- Court: U.S. Supreme Court Certiorari Granted
- Area(s) of Law: Civil Procedure
- Date Filed: June 28, 2016
- Case #: 14-1055
- Judge(s)/Court Below: 769 F.3d 681 (9th Cir. 2014)
- Full Text Opinion
Petitioners sued congressional charter Fannie Mae (Respondents) in state court on similar or identical claims previously adjudicated in federal court. Respondents removed the case to federal district court, and the claims were dismissed as barred by res judicata and collateral estoppel. The Ninth Circuit affirmed. The Supreme Court ruled in American National Red Cross v. S.G. (1992) that claims by or against a chartered entity, are conferred federal question jurisdiction pursuant to the charter’s “sue-and-be-sued” clause, if it mentions the federal courts. Fannie Mae’s “sue-or-be-sued clause” states: Fannie Mae can “sue and be sued . . . in any court of competent jurisdiction, State or Federal.” 12 U.S.C. §1723a(a).
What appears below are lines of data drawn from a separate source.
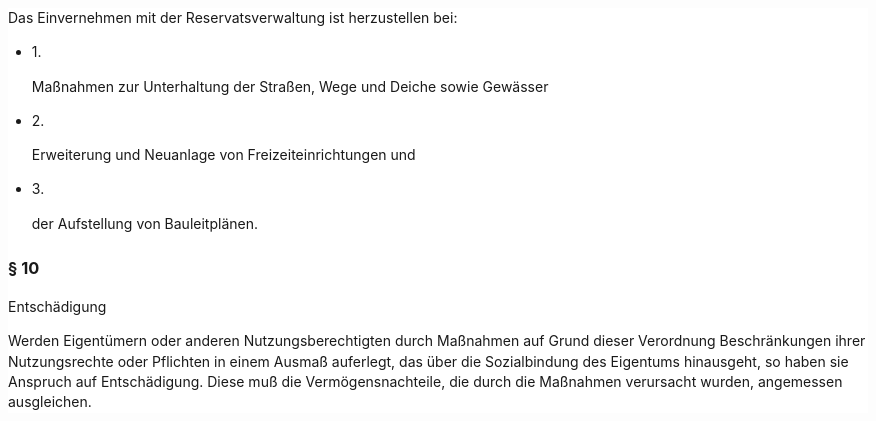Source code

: <div>

<div class="jnhtml">

<div>

<div class="jurAbsatz">

Das Einvernehmen mit der Reservatsverwaltung ist herzustellen bei:

  - 1\.
    
    <div style="">
    
    Maßnahmen zur Unterhaltung der Straßen, Wege und Deiche sowie
    Gewässer
    
    </div>

  - 2\.
    
    <div style="">
    
    Erweiterung und Neuanlage von Freizeiteinrichtungen und
    
    </div>

  - 3\.
    
    <div style="">
    
    der Aufstellung von Bauleitplänen.
    
    </div>

</div>

</div>

</div>

</div>

<span id="DDNR514740990BJNE001100307.html"></span>

### § 10  
Entschädigung

<div>

<div class="jnhtml">

<div>

<div class="jurAbsatz">

Werden Eigentümern oder anderen Nutzungsberechtigten durch Maßnahmen auf
Grund dieser Verordnung Beschränkungen ihrer Nutzungsrechte oder
Pflichten in einem Ausmaß auferlegt, das über die Sozialbindung des
Eigentums hinausgeht, so haben sie Anspruch auf Entschädigung. Diese muß
die Vermögensnachteile, die durch die Maßnahmen verursacht wurden,
angemessen ausgleichen.
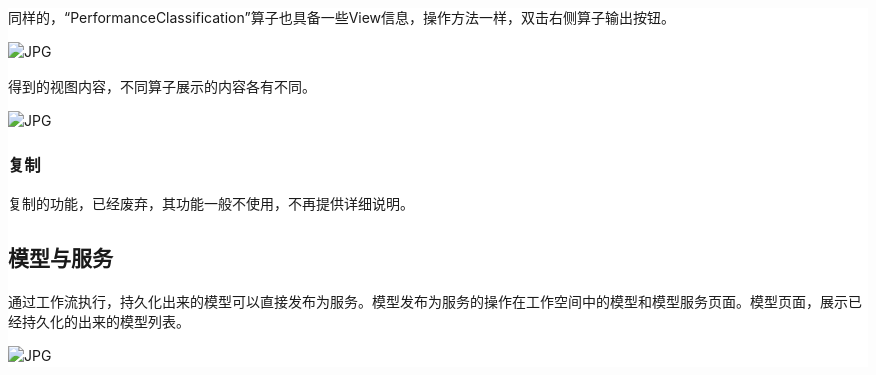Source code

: 同样的，“PerformanceClassification”算子也具备一些View信息，操作方法一样，双击右侧算子输出按钮。

![JPG](..\..\img\79.jpg)

得到的视图内容，不同算子展示的内容各有不同。

![JPG](..\..\img\80.jpg)

### 复制

复制的功能，已经废弃，其功能一般不使用，不再提供详细说明。

## 模型与服务

通过工作流执行，持久化出来的模型可以直接发布为服务。模型发布为服务的操作在工作空间中的模型和模型服务页面。模型页面，展示已经持久化的出来的模型列表。

![JPG](..\..\img\81.jpg)
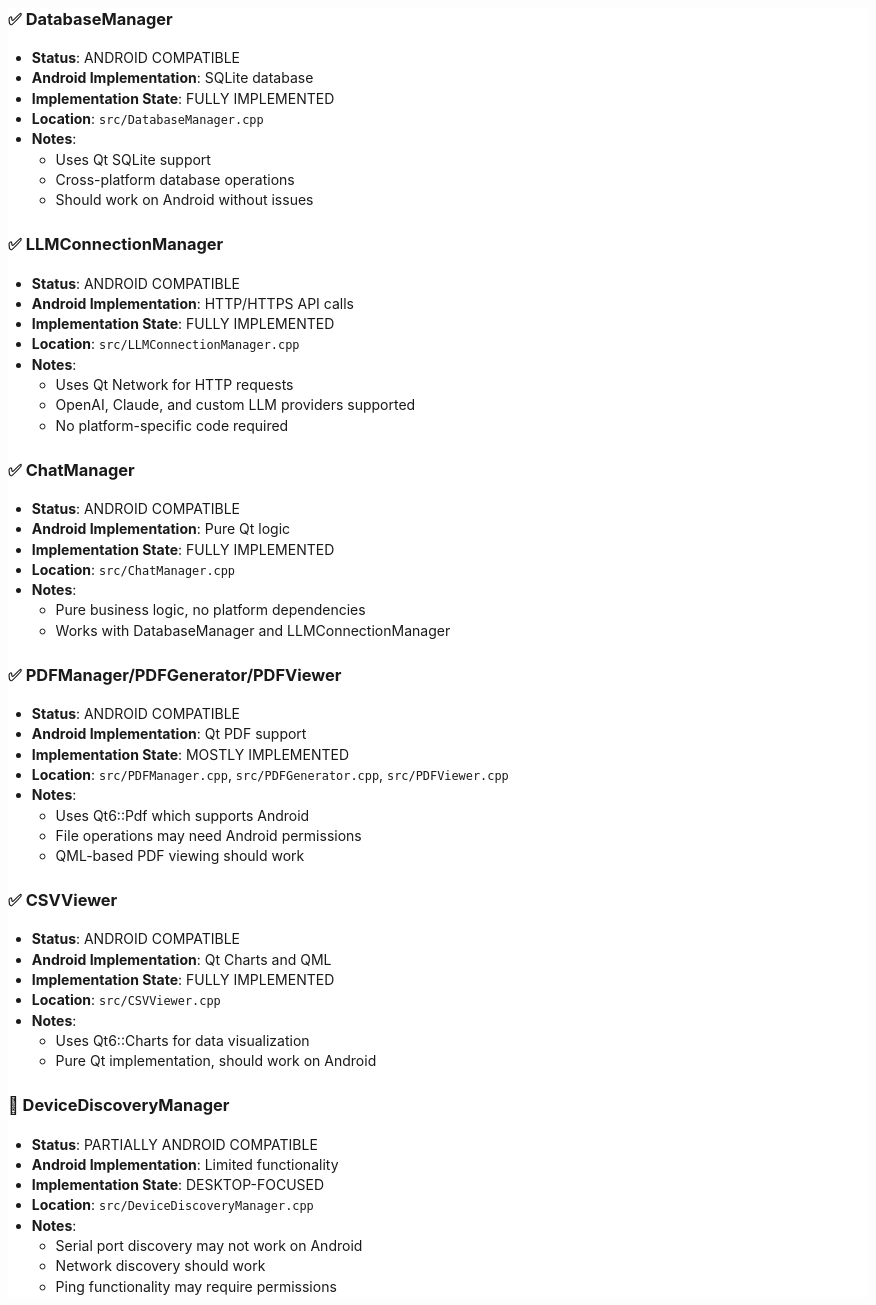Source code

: ### ✅ DatabaseManager
- **Status**: ANDROID COMPATIBLE
- **Android Implementation**: SQLite database
- **Implementation State**: FULLY IMPLEMENTED  
- **Location**: `src/DatabaseManager.cpp`
- **Notes**:
  - Uses Qt SQLite support
  - Cross-platform database operations
  - Should work on Android without issues

### ✅ LLMConnectionManager
- **Status**: ANDROID COMPATIBLE
- **Android Implementation**: HTTP/HTTPS API calls
- **Implementation State**: FULLY IMPLEMENTED
- **Location**: `src/LLMConnectionManager.cpp`
- **Notes**:
  - Uses Qt Network for HTTP requests
  - OpenAI, Claude, and custom LLM providers supported
  - No platform-specific code required

### ✅ ChatManager  
- **Status**: ANDROID COMPATIBLE
- **Android Implementation**: Pure Qt logic
- **Implementation State**: FULLY IMPLEMENTED
- **Location**: `src/ChatManager.cpp`
- **Notes**:
  - Pure business logic, no platform dependencies
  - Works with DatabaseManager and LLMConnectionManager

### ✅ PDFManager/PDFGenerator/PDFViewer
- **Status**: ANDROID COMPATIBLE
- **Android Implementation**: Qt PDF support
- **Implementation State**: MOSTLY IMPLEMENTED
- **Location**: `src/PDFManager.cpp`, `src/PDFGenerator.cpp`, `src/PDFViewer.cpp`
- **Notes**:
  - Uses Qt6::Pdf which supports Android
  - File operations may need Android permissions
  - QML-based PDF viewing should work

### ✅ CSVViewer
- **Status**: ANDROID COMPATIBLE
- **Android Implementation**: Qt Charts and QML
- **Implementation State**: FULLY IMPLEMENTED
- **Location**: `src/CSVViewer.cpp`
- **Notes**:
  - Uses Qt6::Charts for data visualization
  - Pure Qt implementation, should work on Android

### 🔶 DeviceDiscoveryManager
- **Status**: PARTIALLY ANDROID COMPATIBLE
- **Android Implementation**: Limited functionality
- **Implementation State**: DESKTOP-FOCUSED
- **Location**: `src/DeviceDiscoveryManager.cpp`
- **Notes**:
  - Serial port discovery may not work on Android
  - Network discovery should work
  - Ping functionality may require permissions
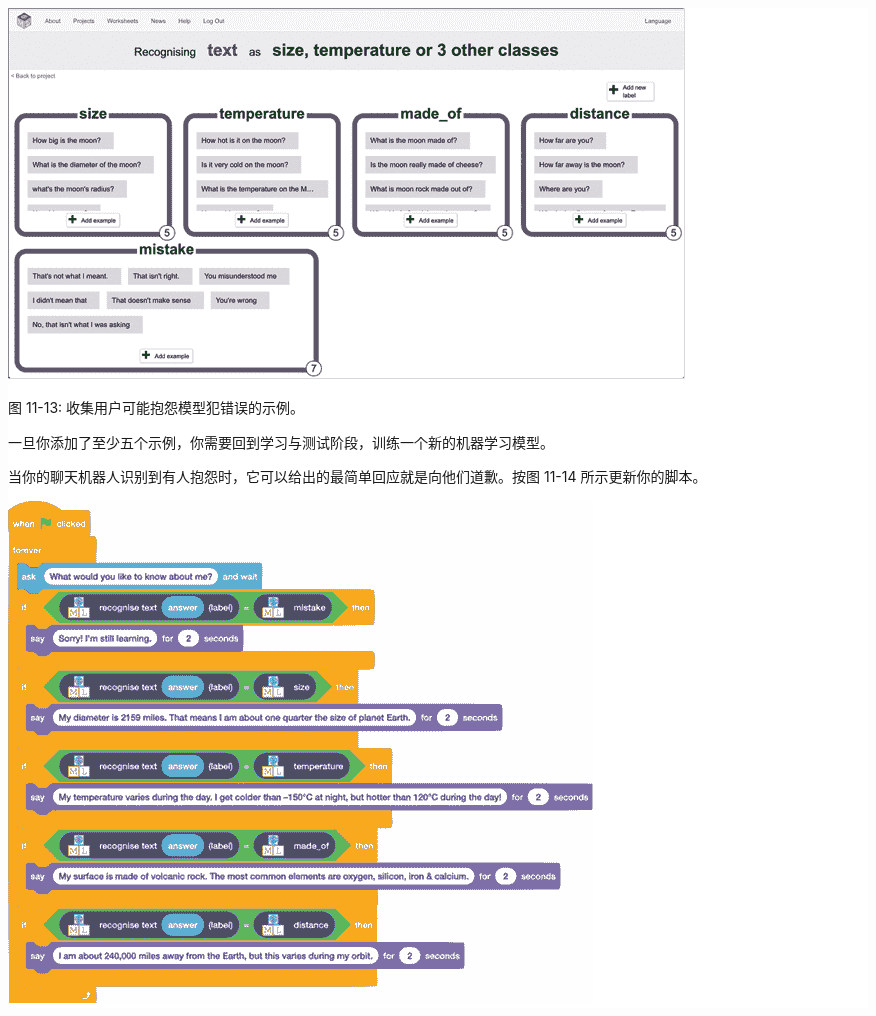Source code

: ![f11013](img/f11013.png)

图 11-13: 收集用户可能抱怨模型犯错误的示例。

一旦你添加了至少五个示例，你需要回到学习与测试阶段，训练一个新的机器学习模型。

当你的聊天机器人识别到有人抱怨时，它可以给出的最简单回应就是向他们道歉。按图 11-14 所示更新你的脚本。

![f11014_new](img/f11014_new.png)
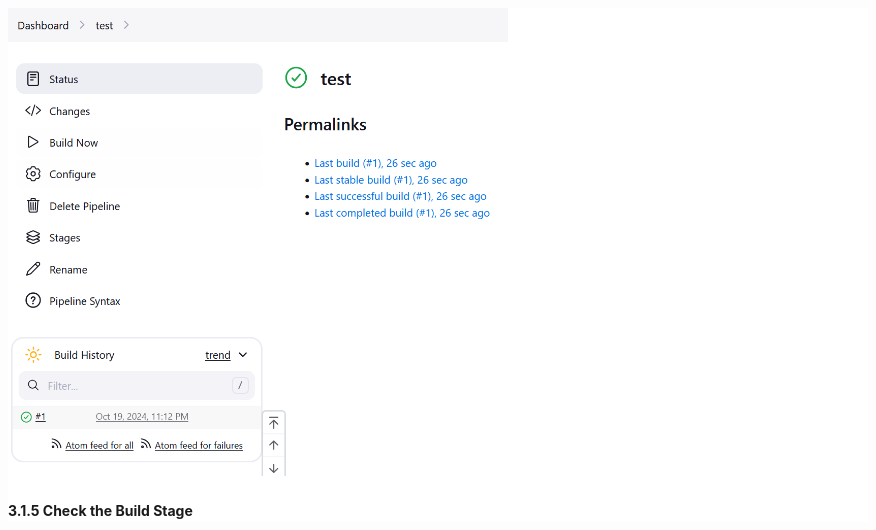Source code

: <img src="./Images/Test Pipeline Build Result.png" alt="Alt Text" width="500">

#### 3.1.5 Check the Build Stage
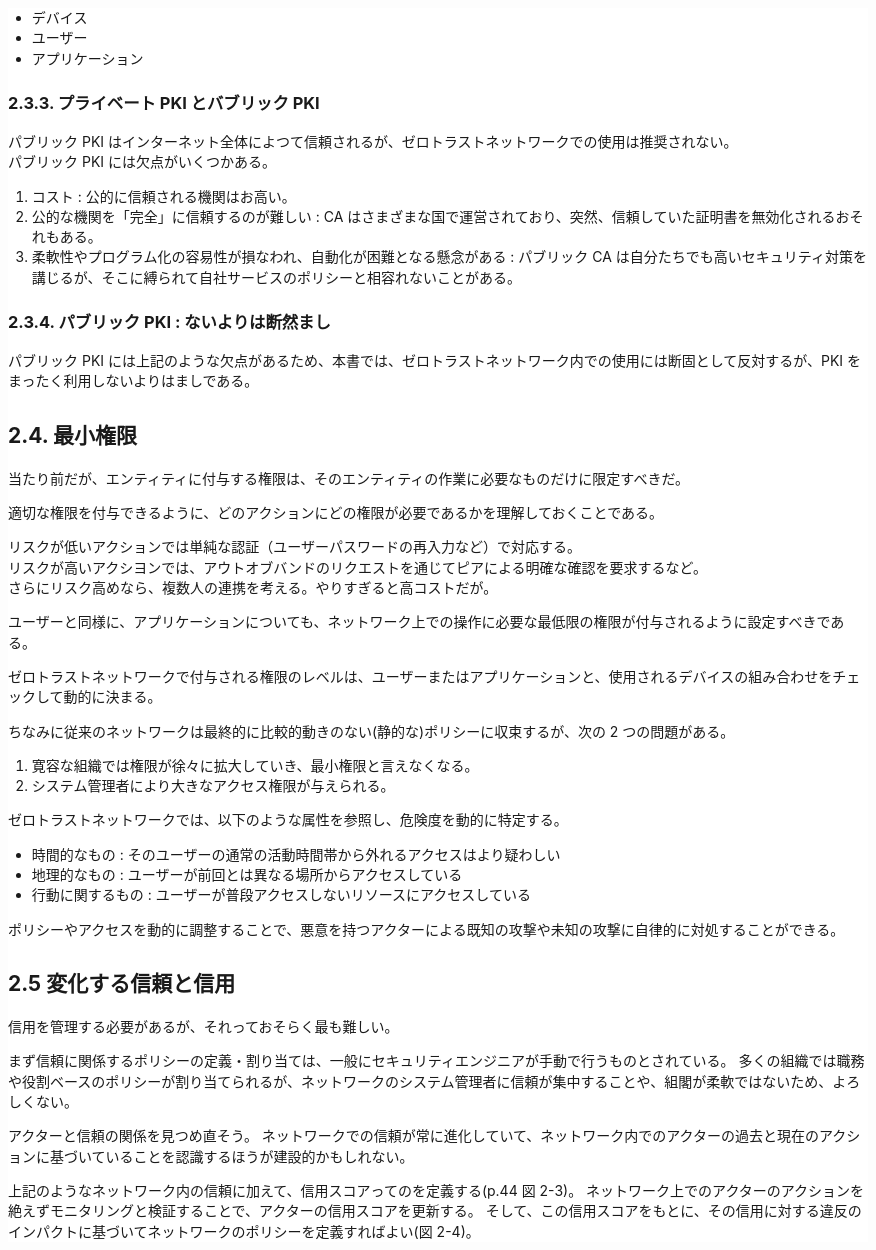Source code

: - デバイス
- ユーザー
- アプリケーション

### 2.3.3. プライベート PKI とバブリック PKI

パブリック PKI はインターネット全体によつて信頼されるが、ゼロトラストネットワークでの使用は推奨されない。  
パブリック PKI には欠点がいくつかある。

1. コスト : 公的に信頼される機関はお高い。
2. 公的な機関を「完全」に信頼するのが難しい : CA はさまざまな国で運営されており、突然、信頼していた証明書を無効化されるおそれもある。
3. 柔軟性やプログラム化の容易性が損なわれ、自動化が困難となる懸念がある : パブリック CA は自分たちでも高いセキュリティ対策を講じるが、そこに縛られて自社サービスのポリシーと相容れないことがある。

### 2.3.4. パブリック PKI : ないよりは断然まし

パブリック PKI には上記のような欠点があるため、本書では、ゼロトラストネットワーク内での使用には断固として反対するが、PKI をまったく利用しないよりはましである。

## 2.4. 最小権限

当たり前だが、エンティティに付与する権限は、そのエンティティの作業に必要なものだけに限定すべきだ。

適切な権限を付与できるように、どのアクションにどの権限が必要であるかを理解しておくことである。

リスクが低いアクションでは単純な認証（ユーザーパスワードの再入力など）で対応する。  
リスクが高いアクシヨンでは、アウトオブバンドのリクエストを通じてピアによる明確な確認を要求するなど。  
さらにリスク高めなら、複数人の連携を考える。やりすぎると高コストだが。

ユーザーと同様に、アプリケーションについても、ネットワーク上での操作に必要な最低限の権限が付与されるように設定すべきである。

ゼロトラストネットワークで付与される権限のレベルは、ユーザーまたはアプリケーションと、使用されるデバイスの組み合わせをチェックして動的に決まる。

ちなみに従来のネットワークは最終的に比較的動きのない(静的な)ポリシーに収束するが、次の 2 つの問題がある。

1. 寛容な組織では権限が徐々に拡大していき、最小権限と言えなくなる。
2. システム管理者により大きなアクセス権限が与えられる。

ゼロトラストネットワークでは、以下のような属性を参照し、危険度を動的に特定する。

- 時間的なもの : そのユーザーの通常の活動時間帯から外れるアクセスはより疑わしい
- 地理的なもの : ユーザーが前回とは異なる場所からアクセスしている
- 行動に関するもの : ユーザーが普段アクセスしないリソースにアクセスしている

ポリシーやアクセスを動的に調整することで、悪意を持つアクターによる既知の攻撃や未知の攻撃に自律的に対処することができる。

## 2.5 変化する信頼と信用

信用を管理する必要があるが、それっておそらく最も難しい。

まず信頼に関係するポリシーの定義・割り当ては、一般にセキュリティエンジニアが手動で行うものとされている。
多くの組織では職務や役割ベースのポリシーが割り当てられるが、ネットワークのシステム管理者に信頼が集中することや、組閣が柔軟ではないため、よろしくない。

アクターと信頼の関係を見つめ直そう。
ネットワークでの信頼が常に進化していて、ネットワーク内でのアクターの過去と現在のアクションに基づいていることを認識するほうが建設的かもしれない。

上記のようなネットワーク内の信頼に加えて、信用スコアってのを定義する(p.44 図 2-3)。
ネットワーク上でのアクターのアクションを絶えずモニタリングと検証することで、アクターの信用スコアを更新する。
そして、この信用スコアをもとに、その信用に対する違反のインパクトに基づいてネットワークのポリシーを定義すればよい(図 2-4)。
Petitioner argues that the Ninth Circuit’s holding and Red Cross are inconsistent with Supreme Court precedent that congressional charters “sue-and-be-sued” provisions must specify the federal courts as original jurisdiction to confer federal subject matter jurisdiction, because “any court of competent jurisdiction” modifies “State or Federal.” Petitioner asserts that the modification, and legislative history, provide that the lawsuit be raised in the court with independent subject matter jurisdiction, federal or state, and federal question is not presumed.